Even though most servers will not compress when the Accept-Encoding header is missing, there are cases where the server still does. An example would be the traefik server version v3.0.0-beta5 with a compression middleware enabled, as stated in their documentation about compression middlewares:

If the Accept-Encoding request header is absent, it is meant as br compression is requested.

To Reproduce This is not really about the client/server configuration, so reproducing is easy on the library side and more complex on the server setup side.

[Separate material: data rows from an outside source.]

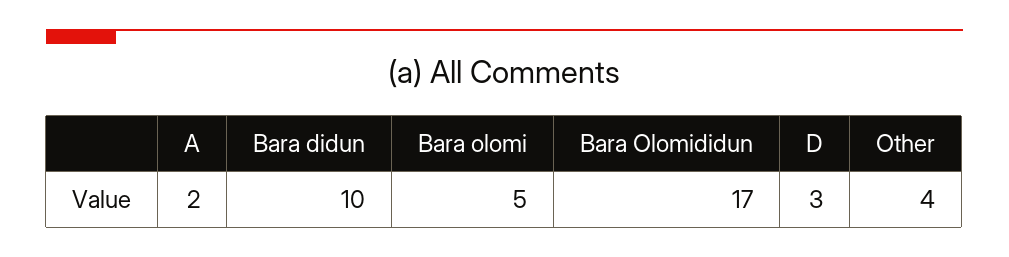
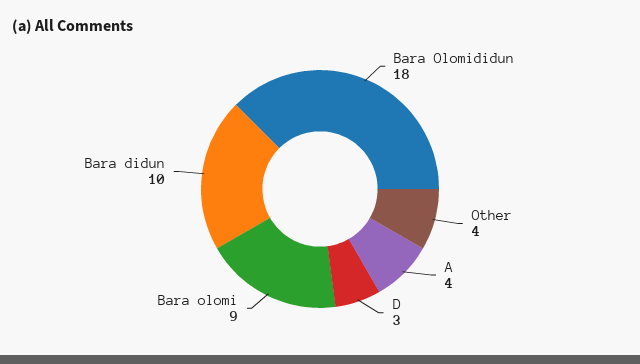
  {
-   "A": 2,
+   "A": 4,
    "Bara didun": 10,
-   "Bara olomi": 5,
+   "Bara olomi": 9,
-   "Bara Olomididun": 17,
+   "Bara Olomididun": 18,
    "D": 3,
    "Other": 4
  }

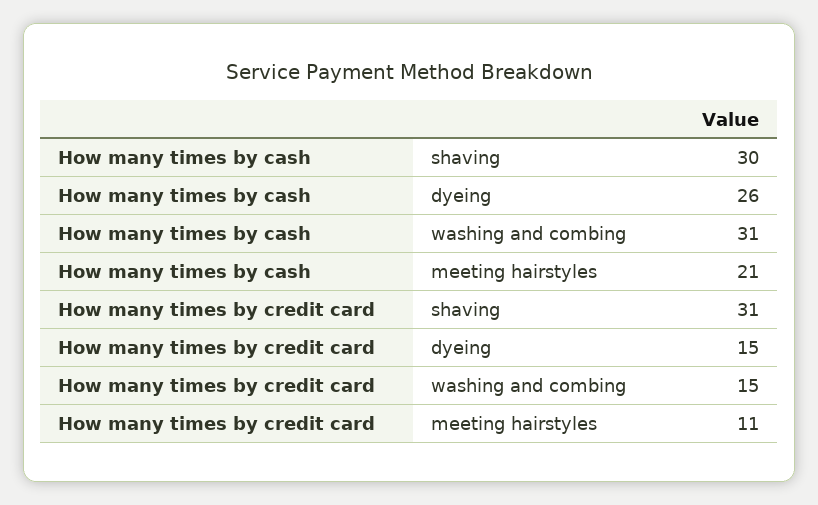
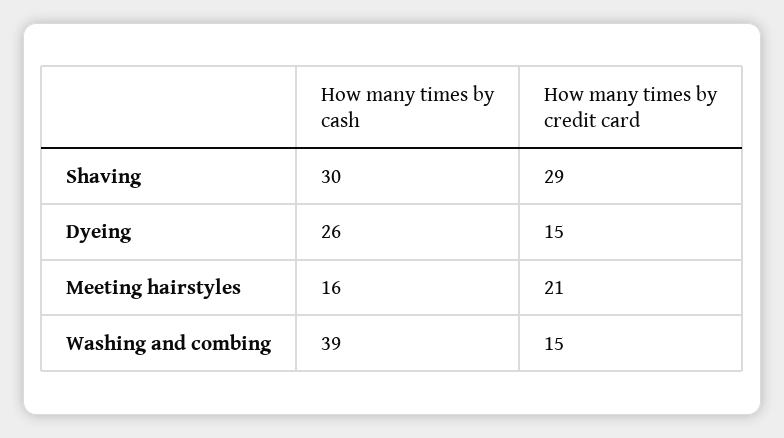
  {
    "How many times by cash": {
      "shaving": 30,
      "dyeing": 26,
-     "washing and combing": 31,
+     "washing and combing": 39,
-     "meeting hairstyles": 21
+     "meeting hairstyles": 16
    },
    "How many times by credit card": {
-     "shaving": 31,
+     "shaving": 29,
      "dyeing": 15,
      "washing and combing": 15,
-     "meeting hairstyles": 11
+     "meeting hairstyles": 21
    }
  }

const { Issuer } = require('openid-client');
Issuer.discover('http://openid-server.example.com');

Traefik configuration:

entryPoints:
  http:
    address: ':80'
http:
  middlewares:
    default-compress:
      compress: true
  services:
    openid-server:
      loadBalancer:
        servers:
          - url: 'http://localhost:8080'
  routers:
    openid-server:
      rule: Host(`openid-server.example.com`)
      entryPoints:
        - http
      service: openid-server
      middlewares:
        - default-compress

Steps to reproduce the behaviour:

  1. Start an openid-server behind traefik v3.0.0-beta5 with compression middleware enabled (see example traefik configuration above)
  2. Run Issuer.discover() with an URL pointing to the openid-server behind traefik

Expected behaviour The expected behaviour would be, that the openid-client library (in particular the requests helper) is aware of content encoding / compression. An easy fix would be to set the Accept-Encoding header to identity, which should disable encoding/compression on standard conform servers (see MDM web docs: Accept-Encoding header). Doing this fixes the problem in the scenario with traefik v.3.0.0-beta5 with the compression middleware enabled. A more complex solution would be to add support for compression (and then set the Accept-Encoding header to compression methods supported).

Environment:

Additional context Add any other context about the problem here.

panva commented 10 months ago

@JasperJuergensen thank you

An easy fix would be to set the Accept-Encoding header to identity

That's likely the quickest route to take here.